Found this on the Old Truth Blog. Don't know whether to laugh or cry over this nonsense, as I am tempted to do both.

Be aware that this site may be offensive. The name says it all...

Zombiegutz


----------



## No Longer A Libertine (Jan 18, 2007)

How was this offensive? I thought it was quite well done and insightful.


----------



## puritan lad (Jan 18, 2007)

Are you referring to the Old Truth site, or the Zombiegutz site? It is the latter I was referring to...


----------



## lv1nothr (Jan 18, 2007)

Thank you for posting this site! I'll be exploring it and gleaning, I'm sure!


----------



## lv1nothr (Jan 18, 2007)

puritan lad said:


> Are you referring to the Old Truth site, or the Zombiegutz site? It is the latter I was referring to...

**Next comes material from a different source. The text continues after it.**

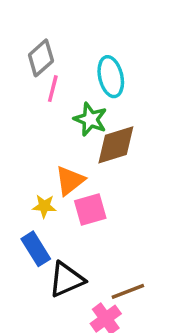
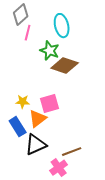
brown diamond: (116, 145) -> (65, 66), turned 36
orange triangle: (70, 181) -> (38, 119), moved

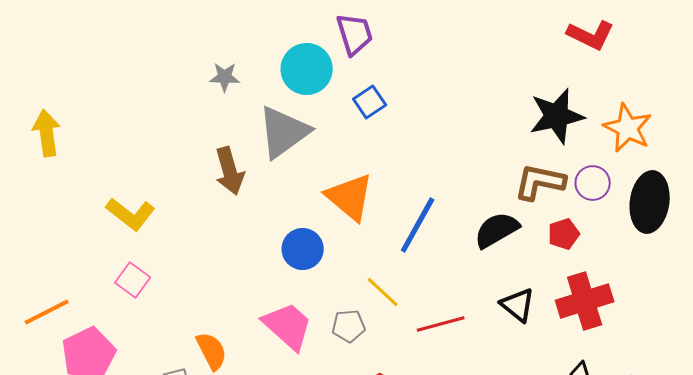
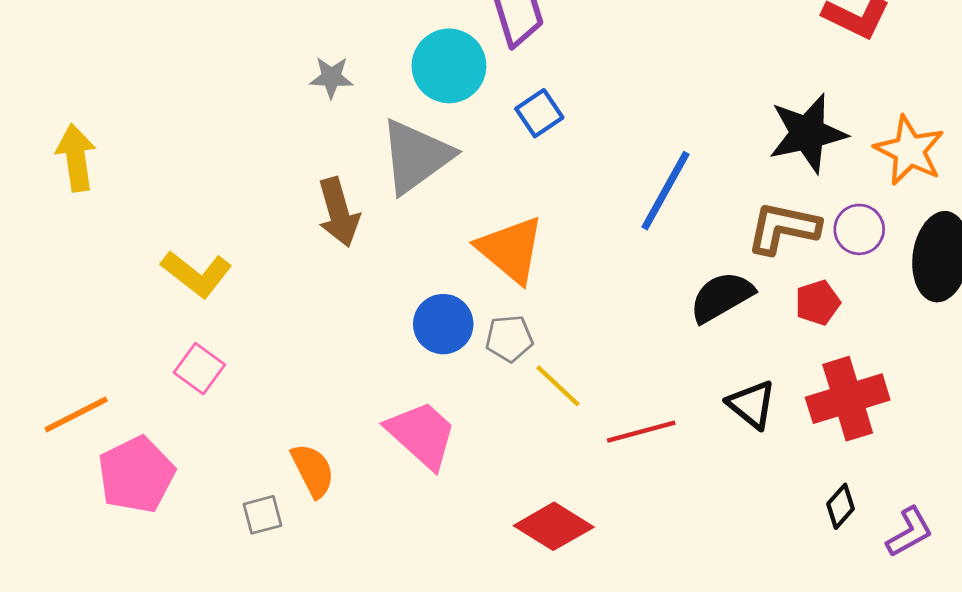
blue line: (418, 225) -> (666, 191), moved
gray pentagon: (349, 326) -> (509, 338), moved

OHHHHHHHHH...Ok...yep...I had the latter open for about 2 seconds... gotcha!! I too was referring to the Old Truth site. Spoke too soon again!


----------



## puritan lad (Jan 18, 2007)

Actually, upon reading my original post, I find myself to be at fault. So to clarify...

Old Truth = Good Site

Zombiegutz = bad, sad, offensive, the latest in "christian" punk.


----------



## lv1nothr (Jan 18, 2007)

puritan lad said:


> Actually, upon reading my original post, I find myself to be at fault. So to clarify...
> 
> Old Truth = Good Site
> 
> Zombiegutz = bad, sad, offensive, the latest in "christian" punk.



No problem Scott, though it is very disturbing that any would classify zombieguts as "Christian." Dark and sad times we live in indeed!


----------



## Blue Tick (Jan 18, 2007)

puritan lad said:


> Found this on the Old Truth Blog. Don't know whether to laugh or cry over this nonsense, as I am tempted to do both.
> 
> Be aware that this site may be offensive. The name says it all...
> 
> Zombiegutz




I can't understand the lyrics for Zombiegutz. 

What's worse shine Jesus shine or Zombiegutz?


----------



## puritan lad (Jan 18, 2007)

I think they mention Jesus once in one of their songs. God gets a couple of mentions also.


----------



## SRoper (Jan 18, 2007)

That's not punk. I think it's more like metalcore.


----------